Outra tecnologia de produção de eletricidade a partir do sol pode aumentar o leque de alternativas limpas em alguns anos. As plantas heliotérmicas, também conhecidas como sistemas de CSP (do inglês, concentrating solar power), têm um princípio semelhante ao de uma termoelétrica: o sol aquece um fluido – gás ou líquido, que se transforma em vapor – que faz girar uma turbina, produzindo energia elétrica. De acordo com o Cepel, um estudo sobre a viabilidade técnico-econômica dessa tecnologia no Brasil está em fase de preparação. Nos Estados Unidos, mais de 354 MW são gerados graças a essa alternativa.
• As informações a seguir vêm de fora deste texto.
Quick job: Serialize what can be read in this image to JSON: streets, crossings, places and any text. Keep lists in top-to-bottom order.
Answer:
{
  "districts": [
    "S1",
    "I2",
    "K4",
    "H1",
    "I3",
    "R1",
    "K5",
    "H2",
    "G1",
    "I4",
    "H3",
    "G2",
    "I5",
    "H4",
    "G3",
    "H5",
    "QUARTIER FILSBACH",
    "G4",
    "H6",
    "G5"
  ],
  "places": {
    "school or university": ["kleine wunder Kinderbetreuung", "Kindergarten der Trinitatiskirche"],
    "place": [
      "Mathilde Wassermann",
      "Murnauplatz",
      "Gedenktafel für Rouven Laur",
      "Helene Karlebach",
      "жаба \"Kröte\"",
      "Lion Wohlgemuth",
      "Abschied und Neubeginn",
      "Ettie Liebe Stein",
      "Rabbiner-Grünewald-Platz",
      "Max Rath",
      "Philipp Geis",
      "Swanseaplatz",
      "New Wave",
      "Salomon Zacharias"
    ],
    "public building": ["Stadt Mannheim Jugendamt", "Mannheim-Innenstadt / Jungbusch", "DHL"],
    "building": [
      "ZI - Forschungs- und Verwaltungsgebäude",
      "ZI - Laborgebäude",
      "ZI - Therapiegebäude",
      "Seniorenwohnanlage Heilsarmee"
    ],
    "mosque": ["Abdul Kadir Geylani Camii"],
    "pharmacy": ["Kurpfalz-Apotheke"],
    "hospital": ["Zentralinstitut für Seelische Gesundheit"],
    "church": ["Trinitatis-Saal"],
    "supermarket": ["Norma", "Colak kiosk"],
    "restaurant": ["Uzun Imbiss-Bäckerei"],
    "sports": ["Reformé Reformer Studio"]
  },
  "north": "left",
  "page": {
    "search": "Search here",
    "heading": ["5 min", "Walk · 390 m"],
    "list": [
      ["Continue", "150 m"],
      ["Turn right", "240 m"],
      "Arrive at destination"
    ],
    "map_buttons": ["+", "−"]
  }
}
Porém, se a questão é o curto prazo, o aquecimento a partir da energia solar pode ser muito interessante para a redução do consumo de eletricidade. Aquecedores solares para chuveiros, responsáveis por cerca de 7% do consumo de energia elétrica do país, já existem no mercado brasileiro há vários anos. "O que importa é torná-los acessíveis a toda a população", ressalta o engenheiro Augustin Woelz, integrante do projeto Aquecedor Solar de Baixo Custo (ASBC), desenvolvido por uma equipe sediada no Centro Incubador de Empresas Tecnológicas da USP (Cietec). Segundo ele, um modelo barato de aquecedor custa hoje por volta de R$ 900. Com o projeto, um modelo mais simples, adaptado às condições de casas populares, poderá ser adquirido a preços entre R$ 15 e R$ 130 e montado pelo próprio usuário. Hoje, ao menos dez sistemas do ASBC já estão funcionando como projeto piloto.

Combustível limpo

No futuro, as pessoas poderão gerar energia elétrica para sua residência e seu carro a partir da mesma tecnologia: as células a combustível a gás hidrogênio. O transporte público também poderá ser movido a hidrogênio, contribuindo para a redução da poluição nas grandes cidades. Dentro da célula a combustível, a energia química de um energético – como o hidrogênio, que atualmente apresenta o melhor rendimento – é transformada em energia elétrica, sem a ocorrência de combustão e sem emissão de poluentes.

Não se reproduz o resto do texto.